A working draft of resources and reports from an NSF-sponsored project intended to strengthen the role of mathematics in Advanced Technological Education (ATE) programs. Intended as a resource for ATE faculty and members of the mathematical community. Comments are welcome by e-mail to the project directors: Susan L. Forman or Lynn A. Steen.

 

Image processing in its broadest sense is an umbrella term for representing and analyzing of data in visual form. More narrowly, image processing is the manipulation of numeric data contained in a digital image for the purpose of enhancing its visual appearance. Through image processing, faded pictures can be enhanced, medical images clarified, and satellite photographs calibrated. Image processing software can also translate numeric information into visual images that can be edited, enhanced, filtered, or animated in order to reveal relationships previously not apparent. Image analysis, in contrast, involves collecting data from digital images in the form of measurements that can then be analyzed and transformed. Image analysis provides an accurate digital substitute for rulers and calipers.

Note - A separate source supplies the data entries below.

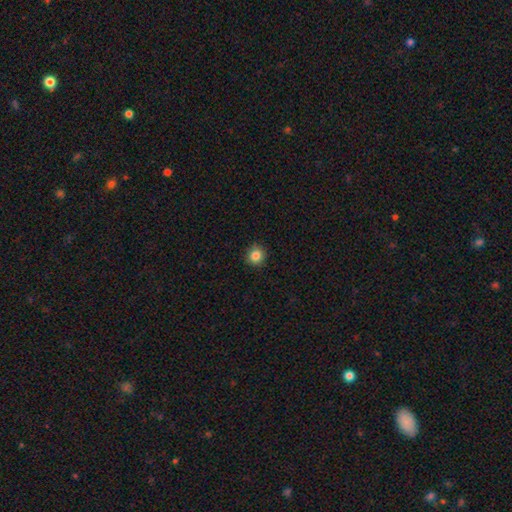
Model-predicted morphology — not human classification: This is clearly a smooth galaxy (84%). How rounded: clearly round (92%). Merging: clearly none (91%).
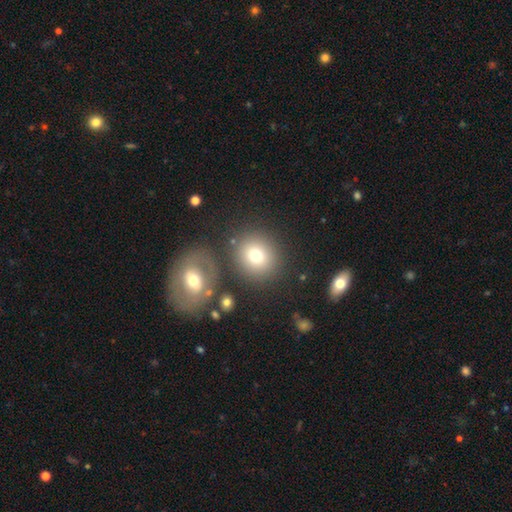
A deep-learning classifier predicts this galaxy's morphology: This is likely a smooth galaxy (74%). How rounded: clearly round (83%). Merging: likely none (76%).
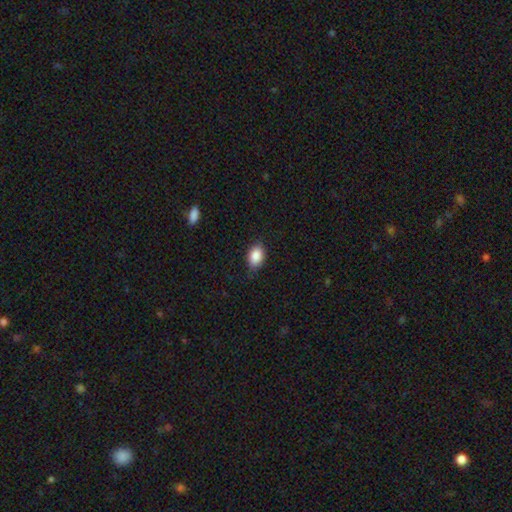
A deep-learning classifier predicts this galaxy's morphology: type=smooth (88%); roundness=in between (84%); merging=none (80%).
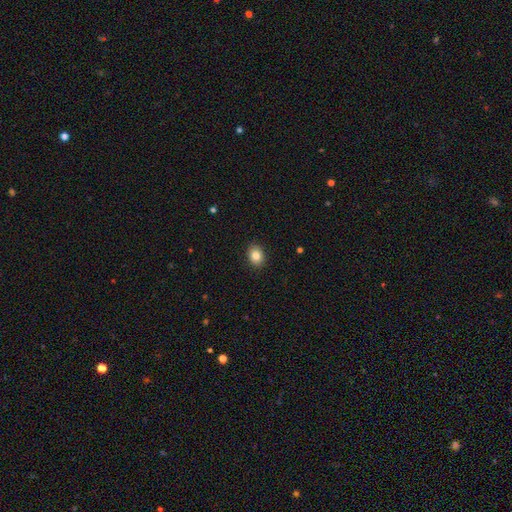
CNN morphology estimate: Overall: smooth (84%). How rounded: in between (59%; round 40%). Merging: none (90%).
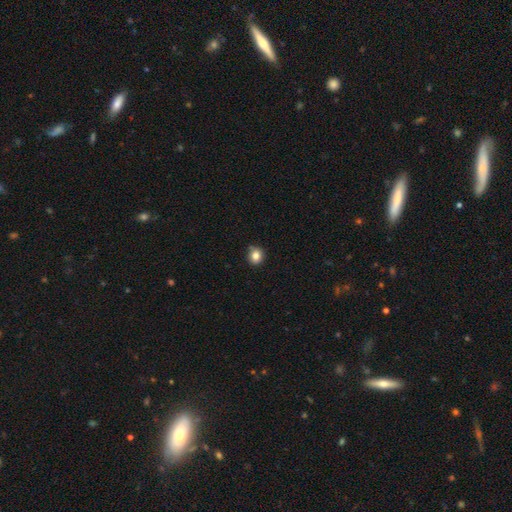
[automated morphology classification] Smooth or featured?
  - smooth: 83% *
  - star or artifact: 11%
  - featured or disk: 6%
How rounded?
  - round: 82% *
  - in between: 17%
  - cigar-shaped: 1%
Merging?
  - none: 83% *
  - minor disturbance: 12%
  - merger: 2%
  - major disturbance: 2%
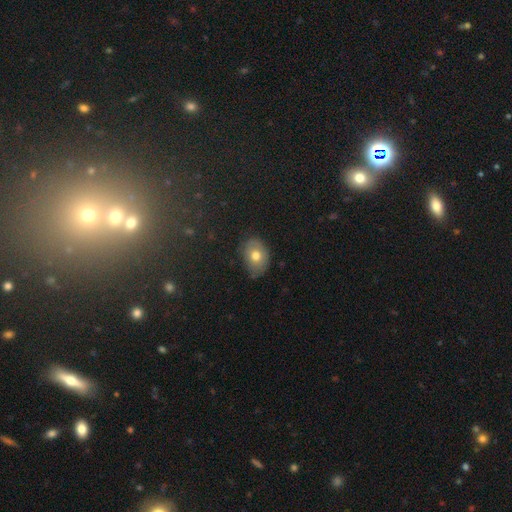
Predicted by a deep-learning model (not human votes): This is likely a smooth galaxy (70%). How rounded: likely in between (72%). Merging: likely none (70%).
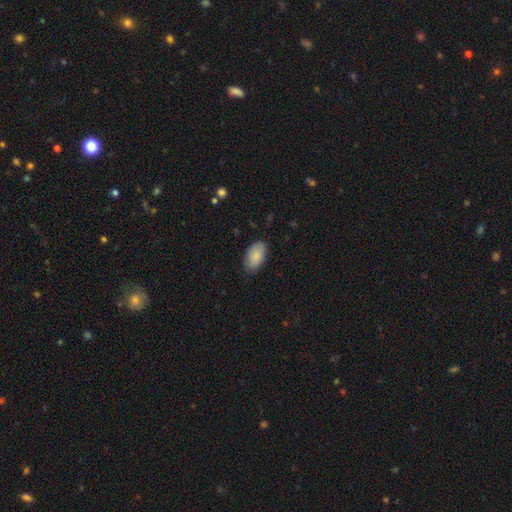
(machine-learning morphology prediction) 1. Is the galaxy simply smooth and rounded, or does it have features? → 87% smooth, 7% featured or disk, 6% star or artifact.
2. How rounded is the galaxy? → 95% in between, 3% round, 2% cigar-shaped.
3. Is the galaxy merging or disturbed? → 82% none, 15% minor disturbance, 3% major disturbance, 1% merger.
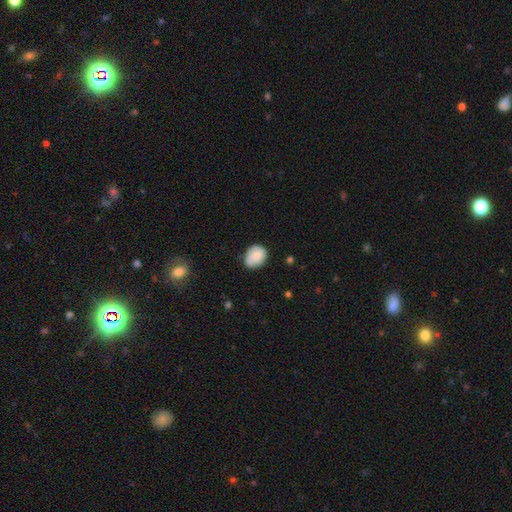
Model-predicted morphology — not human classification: smooth_or_featured: smooth (p=0.83) [alt: featured or disk p=0.09]
how_rounded: in between (p=0.55) [alt: round p=0.44]
merging: none (p=0.68) [alt: minor disturbance p=0.26]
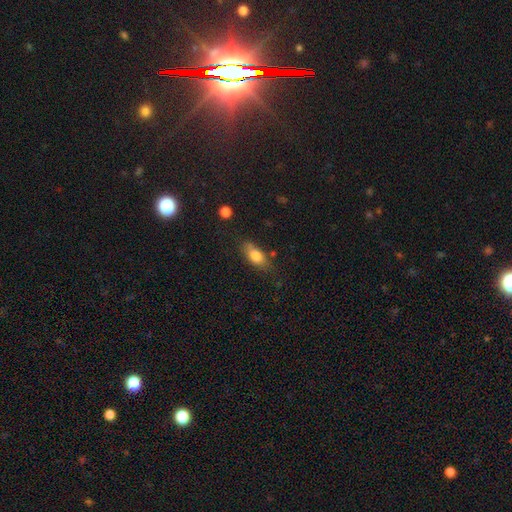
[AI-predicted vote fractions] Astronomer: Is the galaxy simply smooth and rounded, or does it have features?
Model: smooth — 78%.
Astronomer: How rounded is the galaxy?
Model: in between — 82%.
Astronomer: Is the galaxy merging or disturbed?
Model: none — 70%.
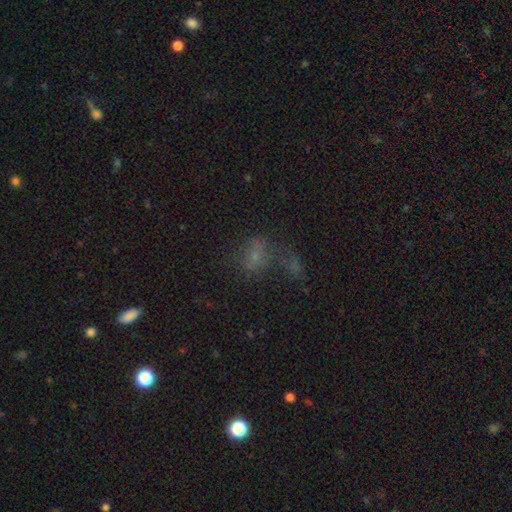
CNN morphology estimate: This appears to be a smooth galaxy with no disk features (51%) that is in between round and cigar-shaped (66%). Merging: merger (37%).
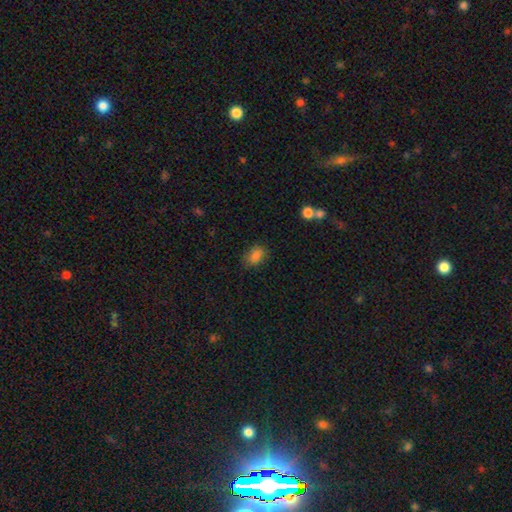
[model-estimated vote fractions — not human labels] The model was most divided on "how rounded": in between: 76%, round: 22%, cigar-shaped: 1%. More confident: smooth or featured — smooth (84%); merging — none (75%).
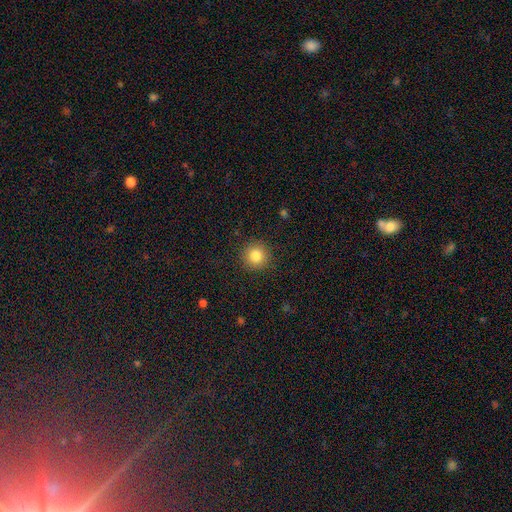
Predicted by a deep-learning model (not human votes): This appears to be a smooth galaxy with no disk features (84%) that is round (94%). Merging: none (91%).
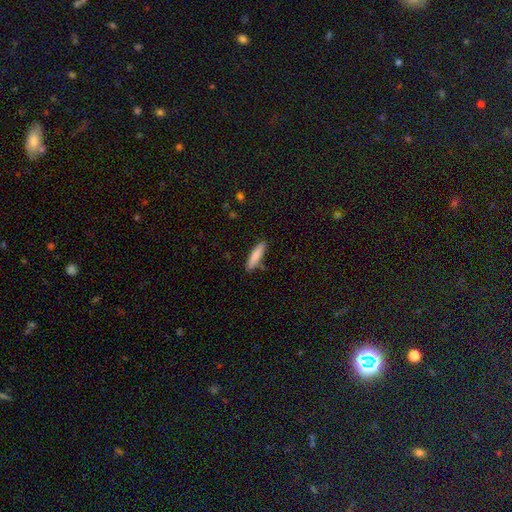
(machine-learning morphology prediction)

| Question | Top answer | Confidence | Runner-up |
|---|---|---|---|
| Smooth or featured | smooth | 82% | featured or disk (13%) |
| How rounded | cigar-shaped | 83% | in between (16%) |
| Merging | none | 83% | minor disturbance (12%) |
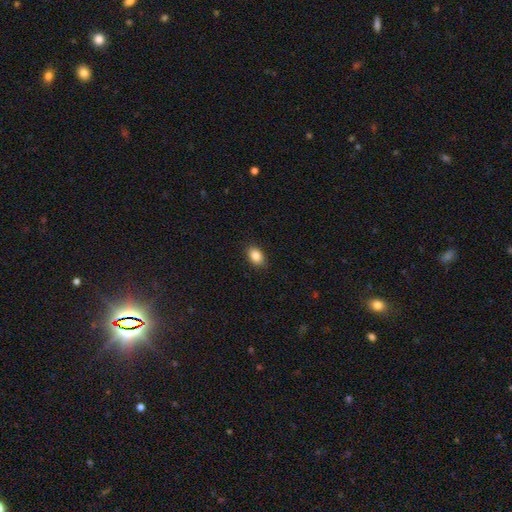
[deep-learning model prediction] This is clearly a smooth galaxy (87%). How rounded: clearly in between (81%). Merging: clearly none (88%).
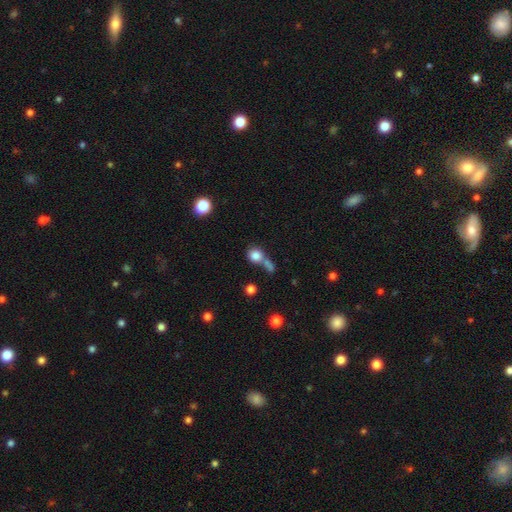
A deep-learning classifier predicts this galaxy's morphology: smooth 80%, star or artifact 11%, featured or disk 9%. Down the decision tree: how rounded — round (80%); merging — merger (42%).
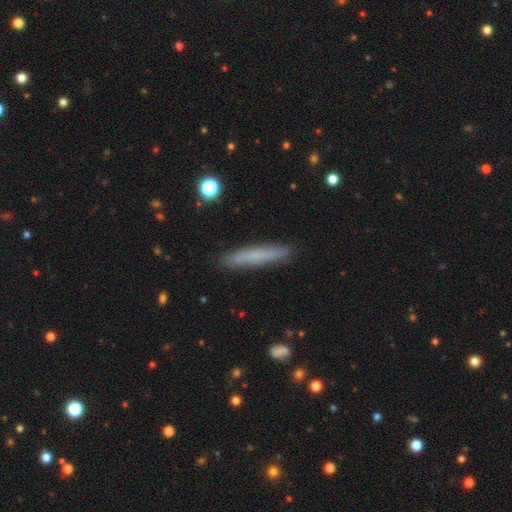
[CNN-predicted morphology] A smooth galaxy with no disk features (70%) that is cigar-shaped (94%). Merging: none (89%).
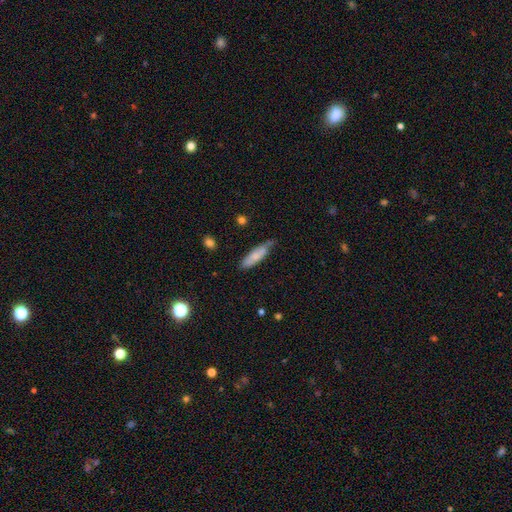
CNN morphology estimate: Overall: smooth (70%). How rounded: cigar-shaped (63%; in between 35%). Merging: none (57%; minor disturbance 33%).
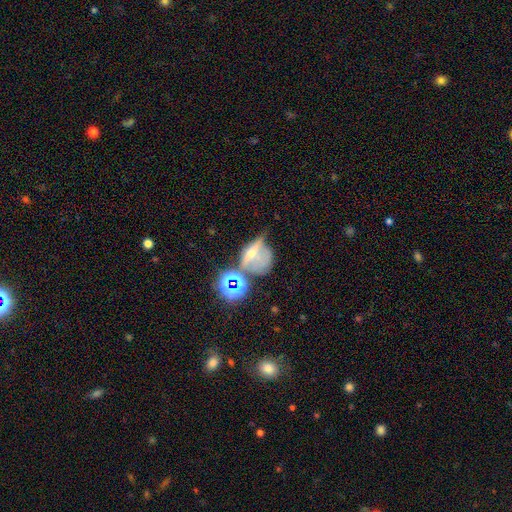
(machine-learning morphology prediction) Smooth or featured? featured or disk (37%)
Merging? none (29%)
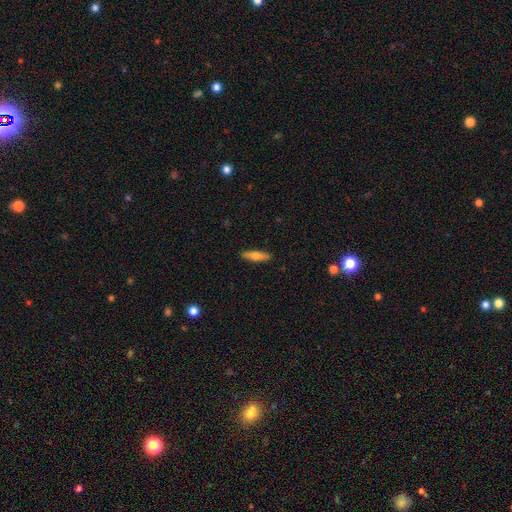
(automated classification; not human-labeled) This appears to be a smooth galaxy with no disk features (61%) that is cigar-shaped (72%). Merging: none (89%).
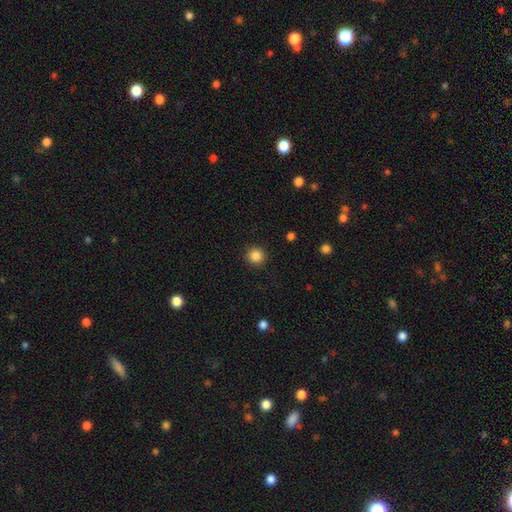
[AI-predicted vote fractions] smooth_or_featured: smooth (p=0.86) [alt: star or artifact p=0.11]
how_rounded: round (p=0.92) [alt: in between p=0.07]
merging: none (p=0.91) [alt: minor disturbance p=0.06]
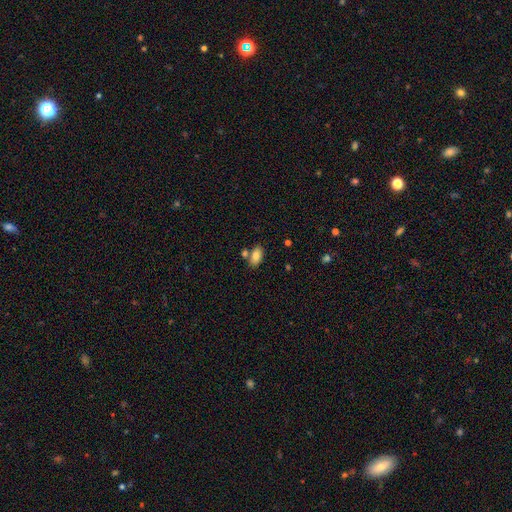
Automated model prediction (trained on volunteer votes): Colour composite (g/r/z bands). It shows a smooth galaxy with no disk features (82%) that is in between round and cigar-shaped (91%). Merging: none (64%).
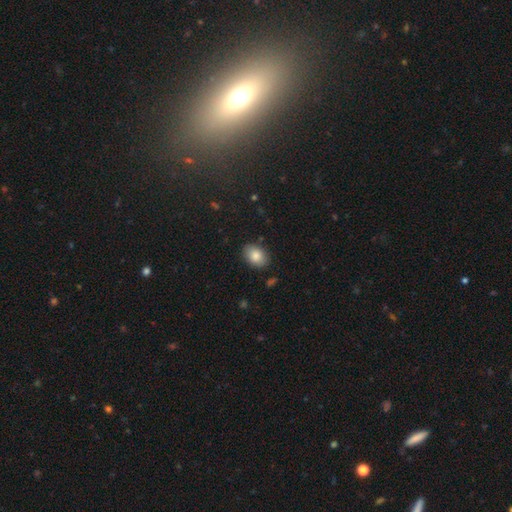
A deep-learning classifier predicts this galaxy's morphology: smooth 85%, star or artifact 8%, featured or disk 7%. Down the decision tree: how rounded — in between (77%); merging — none (87%).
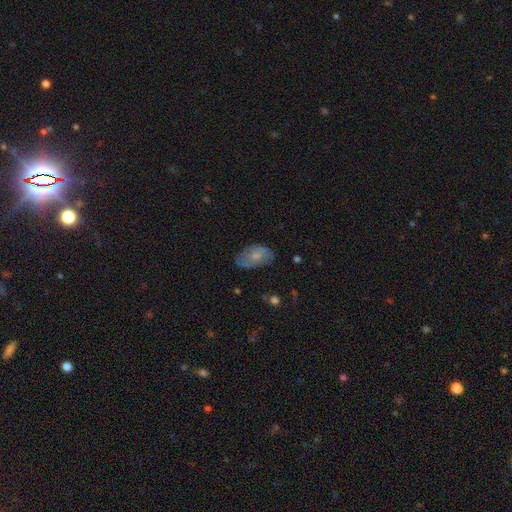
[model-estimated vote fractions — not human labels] smooth-or-featured: smooth: 55% | featured or disk: 37% | star or artifact: 8%
  how-rounded: in between: 91% | round: 7% | cigar-shaped: 2%
  merging: none: 68% | minor disturbance: 23% | major disturbance: 7% | merger: 2%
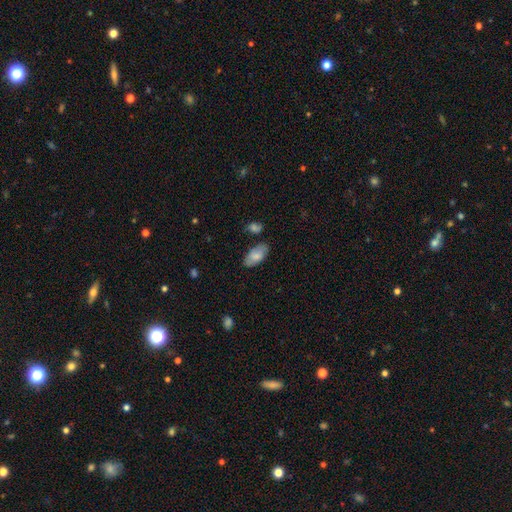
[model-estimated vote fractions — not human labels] Smooth or featured? smooth (75%)
How rounded? in between (93%)
Merging? none (75%)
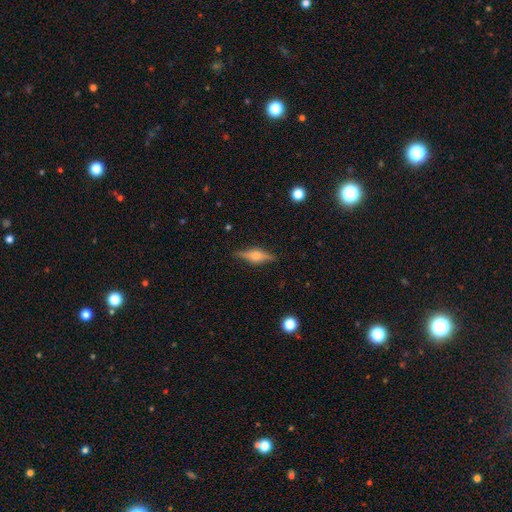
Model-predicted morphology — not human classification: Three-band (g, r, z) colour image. It shows a featured or disk galaxy (62%) viewed edge-on (96%) with a rounded central bulge (86%). Merging: none (86%).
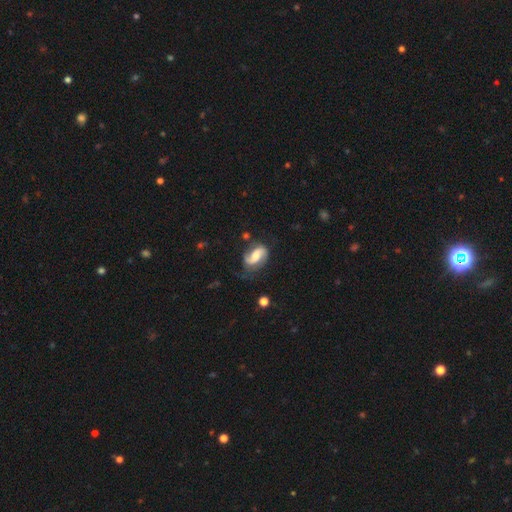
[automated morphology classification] type=featured or disk (74%); edge-on=no (97%); bar=weak (41%); spiral arms=yes (94%); winding=medium (43%); arm count=2 (83%); bulge=moderate (48%); merging=none (61%).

Originally developed for space exploration and biomedicine, digital image processing and analysis are now used in a wide range of industrial, artistic, and educational applications. Software for image processing and analysis is widely available on all major computer platforms. This software supports the modern adage that "a picture is worth a thousand words, but an image is worth a thousand pictures."

Uses of Image Processing:

In biotechnology: In Medicine: In Environmental Science: In Art:

Examples of Instructional Use

Since satellite photographs of developing storms are readily available on the Internet, these images provide excellent source material for learning the potential uses of image processing. By taking measurements from a sequence of satellite images of a developing hurricane and combining these data with other meterological data (for example, position of the jet stream and position and barometric strength of high and low pressure cells), students can track hurricanes as they develop in order to predict the time and location of landfall. It is not uncommon for student predictions to be almost as accurate as those of professional forecasters.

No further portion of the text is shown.